Tuesday 23 September 2008

In parting shot, Bush warns UN must reform


Six years after bluntly warning the United Nations it risked irrelevance for not backing the Iraq war, US President George W. Bush on Tuesday hailed the world body's "extraordinary potential."

But Bush, who leaves office in four months, also used his farewell speech to the UN General Assembly to warn delegates that "inefficiency and corruption," "bloated" bureaucracy, and hypocrisy on human rights blunt UN promise.

"The United Nations is an organization of extraordinary potential. As the United Nations rebuilds its headquarters, it must also open the door to a new age of transparency, accountability, and seriousness of purpose," he said.

"With determination and clear purpose, the United Nations can be a powerful force for good as we head into the 21st century. It can affirm the great promise of its founding," the US president said in his 22-minute speech.

Bush, whose critics paint him as a swaggering cowboy with little use for multilateral diplomacy, took pains to emphasize that the United Nations "must stand united" against plagues like terrorism and poverty and in support of democracy and development.

"The United Nations and other multilateral organizations are needed more urgently than ever. To be successful, we must be focused and resolute and effective," said the US president.

Bush warned against "only passing resolutions decrying terrorist attacks after they occur" and calling for UN action to halt them in the first place, and warned against "treating all forms of government as equally tolerable."

He did not mention climate change, an issue UN Secretary General Ban Ki-moon has made central to the organization's mission.

His parting shot at the world body -- a frequent target of his disdain, criticism and undisguised frustration, notably over violence in Darfur -- drew a polite response from an audience much accustomed to disagreeing with him.

In September 2002, Bush had warned assembled world leaders from the same podium that he would consider the United Nations "irrelevant" to world affairs if it refused to support war with Iraq.

"Are Security Council resolutions to be honored and enforced, or cast aside without consequence? Will the United Nations serve the purpose of its founding, or will it be irrelevant?" he declared.

But Tuesday's speech was also notable for his relatively muted tone on issues from violence in Sudan's Darfur region to his push for overhauling the UN Human Rights Council -- both the source of sharp Bush rhetoric in the past.

Bush, who has decried the "slowness" of what he denounced as the "very bureaucratic" UN response to Darfur, declared that: "All nations, especially members of the Security Council, must act decisively to ensure that the government of Sudan upholds its commitment to address the violence in Darfur."

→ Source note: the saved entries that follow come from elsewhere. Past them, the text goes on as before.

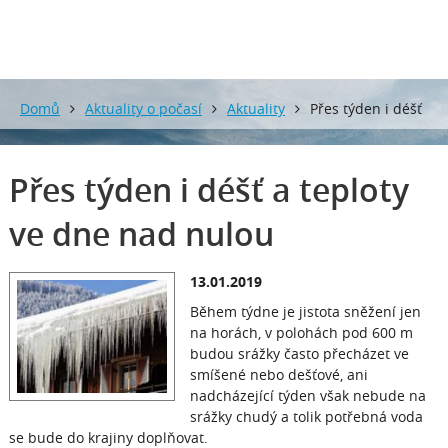
Domů
Aktuality o počasí
Aktuality
Přes týden i déšť
a teploty ve dne nad nulou
Přes týden i déšť a teploty
ve dne nad nulou
13.01.2019
Během týdne je jistota sněžení jen
na horách, v polohách pod 600 m
budou srážky často přecházet ve
smíšené nebo dešťové, ani
nadcházející týden však nebude na
srážky chudý a tolik potřebná voda
se bude do krajiny doplňovat.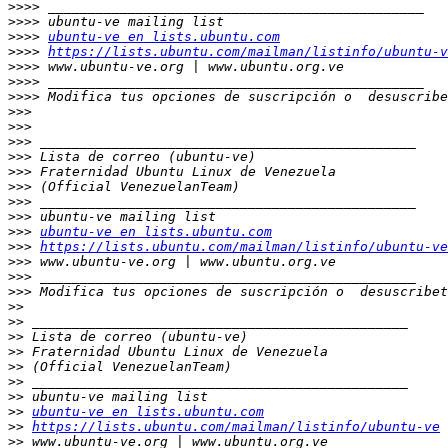
>>>>
>>>>
>>>>
ubuntu-ve en lists.ubuntu.com
>>>>
https://lists.ubuntu.com/mailman/listinfo/ubuntu-v
>>>>
>>>>
>>>>
 Modifica tus opciones de suscripción o  desuscribe
>>>
>>>
>>>
>>>
>>>
>>>
>>>
>>>
>>>
ubuntu-ve en lists.ubuntu.com
>>>
https://lists.ubuntu.com/mailman/listinfo/ubuntu-ve
>>>
>>>
>>>
 Modifica tus opciones de suscripción o  desuscribet
>>
>>
>>
>>
>>
>>
>>
>>
ubuntu-ve en lists.ubuntu.com
>>
https://lists.ubuntu.com/mailman/listinfo/ubuntu-ve
>>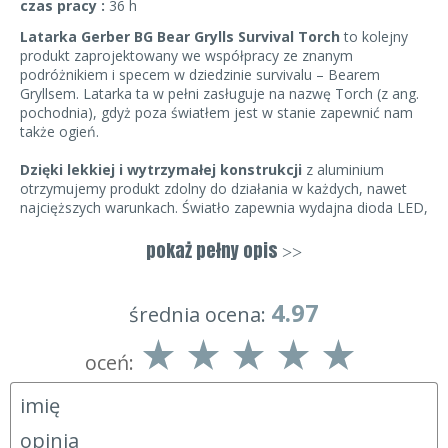
czas pracy :
36 h
Latarka Gerber BG Bear Grylls Survival Torch
to kolejny
produkt zaprojektowany we współpracy ze znanym
podróżnikiem i specem w dziedzinie survivalu – Bearem
Gryllsem. Latarka ta w pełni zasługuje na nazwę Torch (z ang.
pochodnia), gdyż poza światłem jest w stanie zapewnić nam
także ogień.
Dzięki lekkiej i wytrzymałej konstrukcji
z aluminium
otrzymujemy produkt zdolny do działania w każdych, nawet
najcięższych warunkach. Światło zapewnia wydajna dioda LED,
która do działania potrzebuje zaledwie jednej baterii AA, by
móc świecić do 36 godzin.
Gumowana rękojeść
zapobiega
pokaż pełny opis
>>
przypadkowemu wyślizgiwaniu się latarki z dłoni, a otwór
w tylnej części sprawia, że możemy bez większych problemów
przytroczyć ją do oporządzenia.
4.97
średnia ocena:
W samej latarce znajdziemy także
specjalny, wodoodporny
oceń:
schowek
, w którym mieści się podpałka wraz z zapałkami
sztormowymi. Połączenie tych dwóch rzeczy daje nam
możliwość rozpalenia ognia w każdych warunkach.
Wytrzymałość, mała waga i funkcjonalność to z pewnością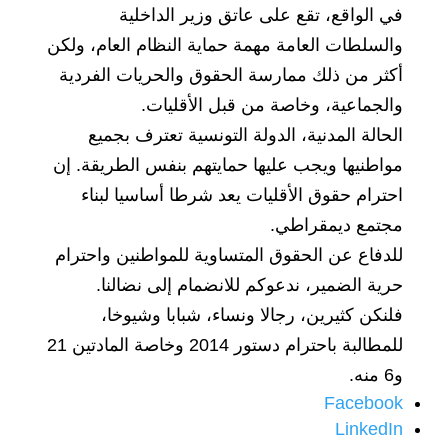
في الواقع، تقع على عاتق وزير الداخلية
والسلطات العامة مهمة حماية النظام العام، ولكن
أكثر من ذلك ممارسة الحقوق والحريات الفردية
والجماعية، وخاصة من قبل الأقليات.
الحالة المدنية، الدولة التونسية تعترف بجميع
مواطنيها ويجب عليها حمايتهم بنفس الطريقة. إن
احترام حقوق الأقليات يعد شرطا أساسيا لبناء
مجتمع ديمقراطي.
للدفاع عن الحقوق المتساوية للمواطنين واحترام
حرية الضمير، ندعوكم للانضمام إلى نضالنا.
فلنكن كثيرين، رجالا ونساء، شبابا وشيوخا،
للمطالبة باحترام دستور 2014 وخاصة المادتين 21
و6 منه.
Facebook
LinkedIn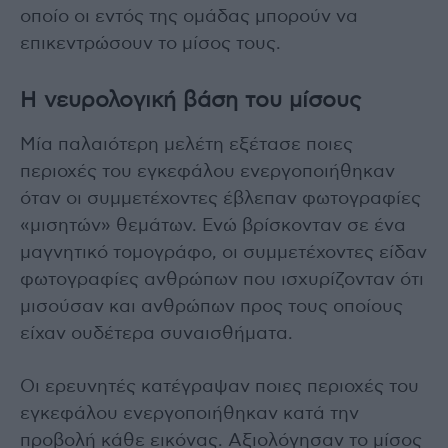
οποίο οι εντός της ομάδας μπορούν να
επικεντρώσουν το μίσος τους.
Η νευρολογική βάση του μίσους
Μία παλαιότερη μελέτη εξέτασε ποιες
περιοχές του εγκεφάλου ενεργοποιήθηκαν
όταν οι συμμετέχοντες έβλεπαν φωτογραφίες
«μισητών» θεμάτων. Ενώ βρίσκονταν σε ένα
μαγνητικό τομογράφο, οι συμμετέχοντες είδαν
φωτογραφίες ανθρώπων που ισχυρίζονταν ότι
μισούσαν και ανθρώπων προς τους οποίους
είχαν ουδέτερα συναισθήματα.
Οι ερευνητές κατέγραψαν ποιες περιοχές του
εγκεφάλου ενεργοποιήθηκαν κατά την
προβολή κάθε εικόνας. Αξιολόγησαν το μίσος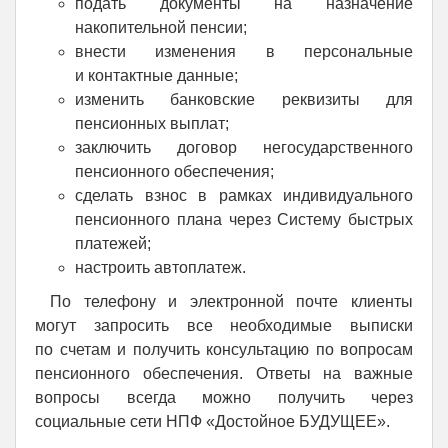
подать документы на назначение
накопительной пенсии;
внести изменения в персональные
и контактные данные;
изменить банковские реквизиты для
пенсионных выплат;
заключить договор негосударственного
пенсионного обеспечения;
сделать взнос в рамках индивидуального
пенсионного плана через Систему быстрых
платежей;
настроить автоплатеж.
По телефону и электронной почте клиенты
могут запросить все необходимые выписки
по счетам и получить консультацию по вопросам
пенсионного обеспечения. Ответы на важные
вопросы всегда можно получить через
социальные сети НПФ «Достойное БУДУЩЕЕ».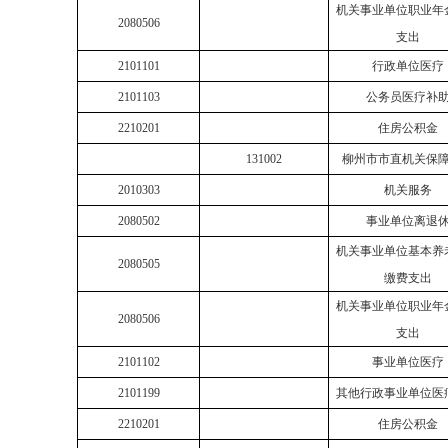
机关事业单位职业年
2080506
支出
2101101
行政单位医疗
2101103
公务员医疗补
2210201
住房公积金
131002
柳州市市直机关保
2010303
机关服务
2080502
事业单位离退
机关事业单位基本养
2080505
缴费支出
机关事业单位职业年
2080506
支出
2101102
事业单位医疗
2101199
其他行政事业单位医
2210201
住房公积金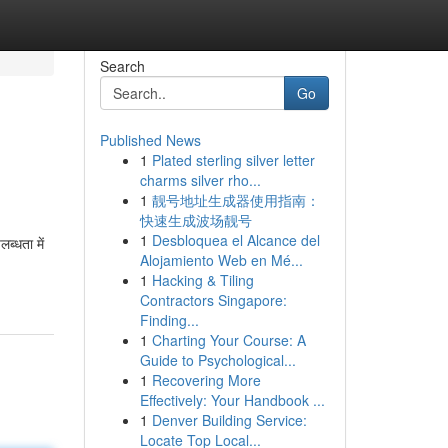
Search
Go
Published News
1
Plated sterling silver letter
charms silver rho...
1
靓号地址生成器使用指南：
快速生成波场靓号
1
Desbloquea el Alcance del
ब्धता में
Alojamiento Web en Mé...
1
Hacking & Tiling
Contractors Singapore:
Finding...
1
Charting Your Course: A
Guide to Psychological...
1
Recovering More
Effectively: Your Handbook ...
1
Denver Building Service:
Locate Top Local...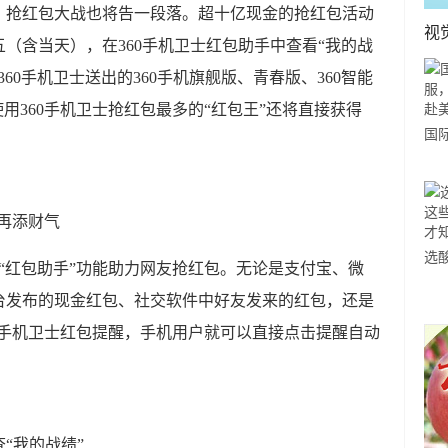
，抢红包大战也将告一段落。超十亿现金的抢红包活动
视
（含当天），在360手机卫士红包助手中查看“我的战
60手机卫士送出的360手机旗舰版、青春版、360智能
 使用360手机卫士抢红包最多的“红包王”还将直接获得
国
力
市
节再添财气
选
线“红包助手”功能助力网友抢红包。无论是支付宝、微
小
平台发布的现金红包、社交软件中好友发来的红包，还是
道
60手机卫士红包提醒，手机用户就可以直接点击提醒自动
查“我的战绩”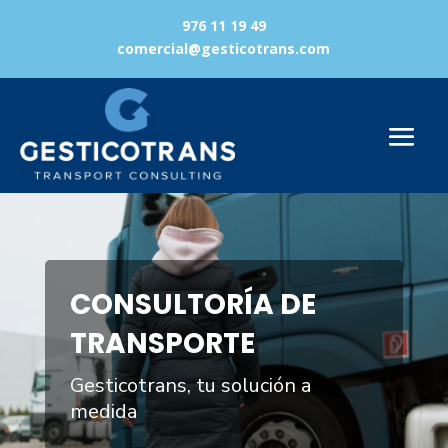
976 11 19 49
comercial@gesticotrans.com
Reproductor
de
vídeo
CONSULTORÍA DE
TRANSPORTE
Gesticotrans, tu solución a
medida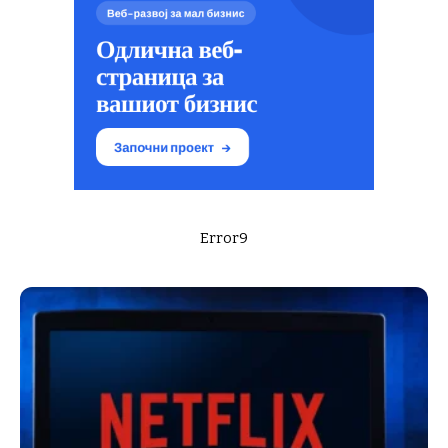
Error9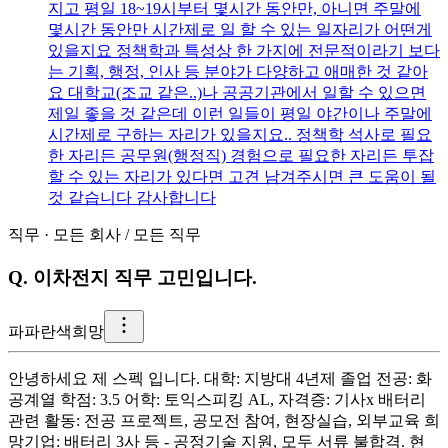
지고 평일 18~19시부터 몇시간 동안만, 아니면 주말에
몇시간 동안만 시간제로 일 할 수 있는 일자리가 어떤게
있을지요 정책학과 특성상 한 가지에 전문적이라기 보다
는 기획, 행정, 인사 등 분야가 다양하고 애매한 것 같아
요 대학교(조교 같은..)나 공공기관에서 일할 수 있으면
제일 좋을 것 같은데 이런 일들이 평일 야간이나 주말에
시간제로 구하는 자리가 있을지요.. 정책학 석사로 필요
한 자리든 공무원(행정직) 경험으로 필요한 자리든 투잡
할 수 있는 자리가 있다면 고견 남겨주시면 큰 도움이 될
것 같습니다 감사합니다
직무
·
모든 회사
/
모든 직무
Q.
이차전지 직무 고민입니다.
파
파란색희망
안녕하세요 제 스펙 입니다. 대학: 지방대 4년제 졸업 전공: 화
공계열 학점: 3.5 어학: 토익스피킹 AL, 자격증: 기사x 배터리
관련 활동: 전공 프로젝트, 공모전 참여, 현장실습, 외부교육 희
망기업: 배터리 3사 등 - 공정기술 지원, 모두 서류 불합격. 현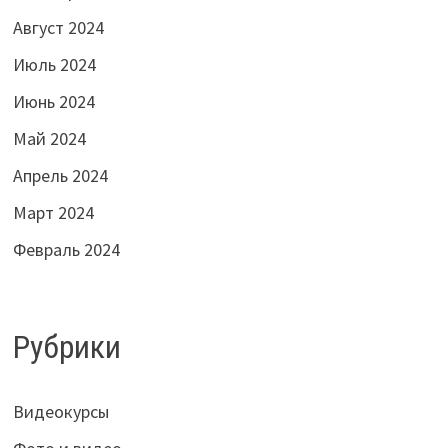
Август 2024
Июль 2024
Июнь 2024
Май 2024
Апрель 2024
Март 2024
Февраль 2024
Рубрики
Видеокурсы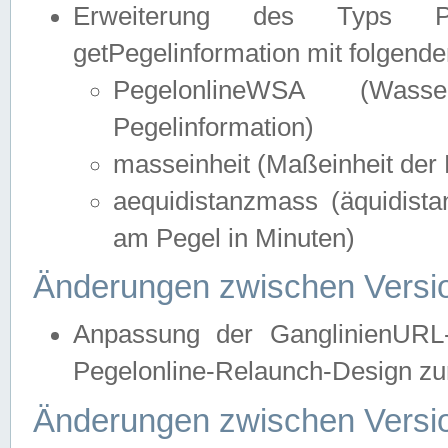
Erweiterung des Typs Pege
getPegelinformation mit folgend
PegelonlineWSA (Wasse
Pegelinformation)
masseinheit (Maßeinheit der 
aequidistanzmass (äquidist
am Pegel in Minuten)
Änderungen zwischen Versio
Anpassung der GanglinienURL
Pegelonline-Relaunch-Design zur
Änderungen zwischen Versio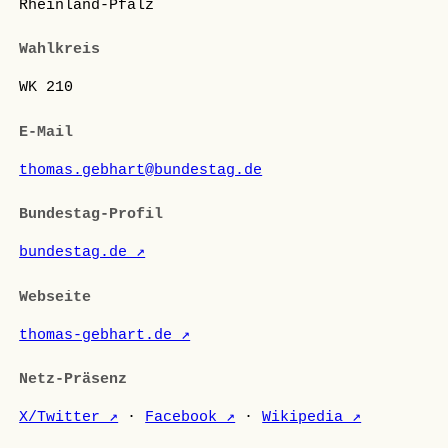
Rheinland-Pfalz
Wahlkreis
WK 210
E-Mail
thomas.gebhart@bundestag.de
Bundestag-Profil
bundestag.de ↗
Webseite
thomas-gebhart.de ↗
Netz-Präsenz
X/Twitter ↗
·
Facebook ↗
·
Wikipedia ↗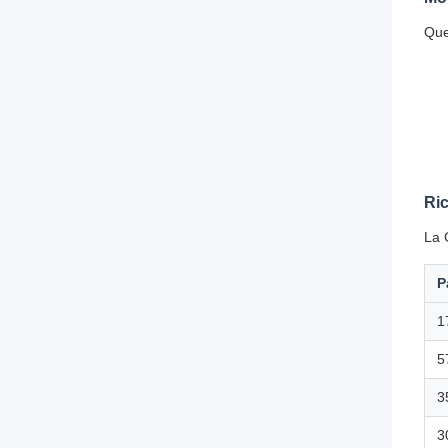
Que
Ric
La 
P
1
5
3
3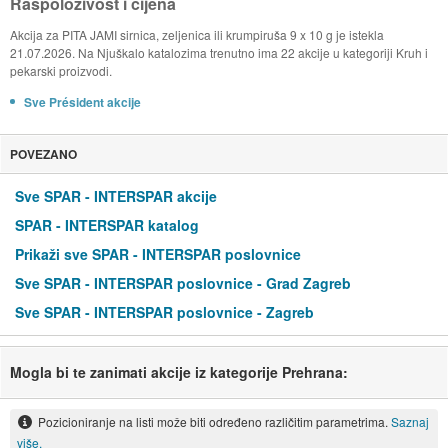
Raspoloživost i cijena
Akcija za PITA JAMI sirnica, zeljenica ili krumpiruša 9 x 10 g je istekla
21.07.2026. Na Njuškalo katalozima trenutno ima 22 akcije u kategoriji Kruh i
pekarski proizvodi.
Sve Président akcije
POVEZANO
Sve SPAR - INTERSPAR akcije
SPAR - INTERSPAR katalog
Prikaži sve SPAR - INTERSPAR poslovnice
Sve SPAR - INTERSPAR poslovnice - Grad Zagreb
Sve SPAR - INTERSPAR poslovnice - Zagreb
Mogla bi te zanimati akcije iz kategorije Prehrana:
Pozicioniranje na listi može biti određeno različitim parametrima.
Saznaj
više.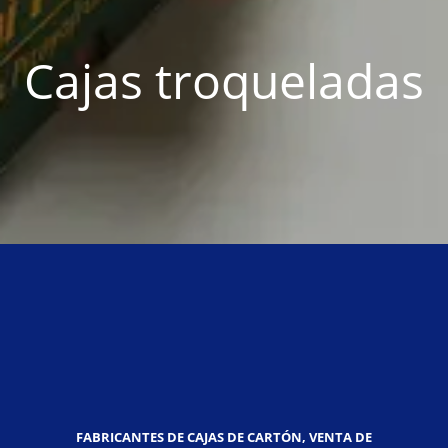
Cajas troqueladas
FABRICANTES DE CAJAS DE CARTÓN, VENTA DE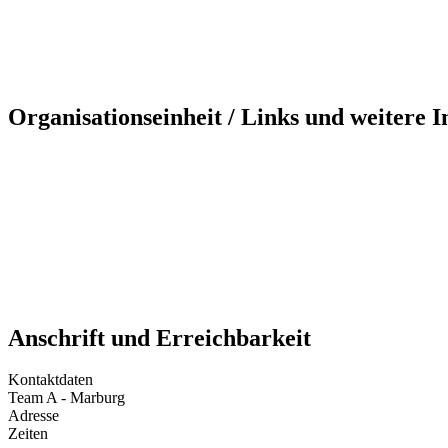
Organisationseinheit / Links und weitere 
Anschrift und Erreichbarkeit
Kontaktdaten
Team A - Marburg
Adresse
Zeiten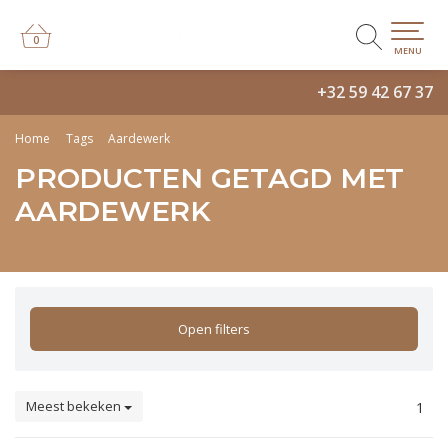
0
0
MENU
+32 59 42 67 37
Home
Tags
Aardewerk
PRODUCTEN GETAGD MET
AARDEWERK
Open filters
Meest bekeken
1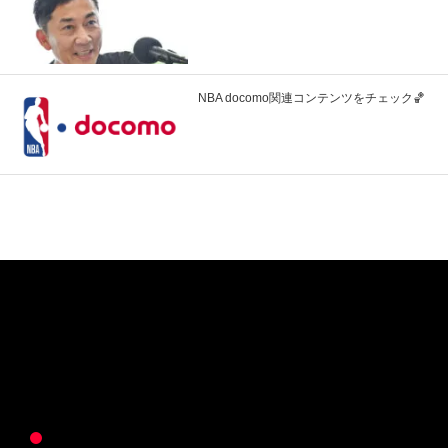
NBA docomo関連コンテンツをチェック🏀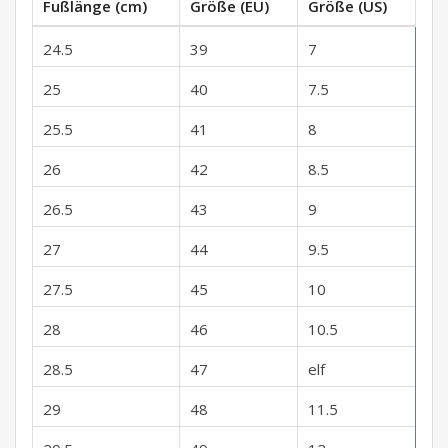
Fußlänge (cm)
Größe (EU)
Größe (US)
24.5
39
7
25
40
7.5
25.5
41
8
26
42
8.5
26.5
43
9
27
44
9.5
27.5
45
10
28
46
10.5
28.5
47
elf
29
48
11.5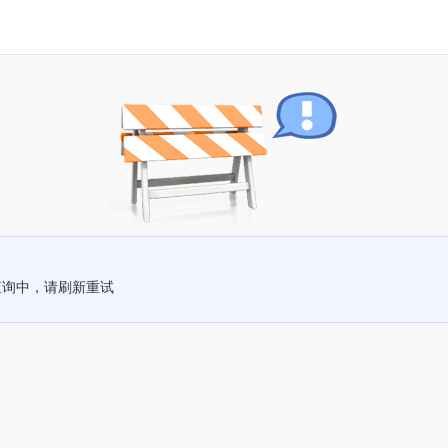
查询中，请刷新重试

And he muted his usually fierce criticism of the United Nations Human Rights Council, which he blasted at the UN General Assembly in 2007 for focusing too much on Israel and being "silent on repression" in places like Iran.

"There should be an immediate review of the Human Rights Council, which has routinely protected violators of human rights," was all he said Tuesday.

While a top aide once said Bush dismissed the "small talk in big rooms" of international summitry, the US president said Tuesday that "the world needs a confident and effective United Nations," but warned the organization to clean up its act.

"Where there's inefficiency and corruption, it must be corrected. Where there are bloated bureaucracies, they must be streamlined. Where members fail to uphold their obligations, there must be strong action," he said.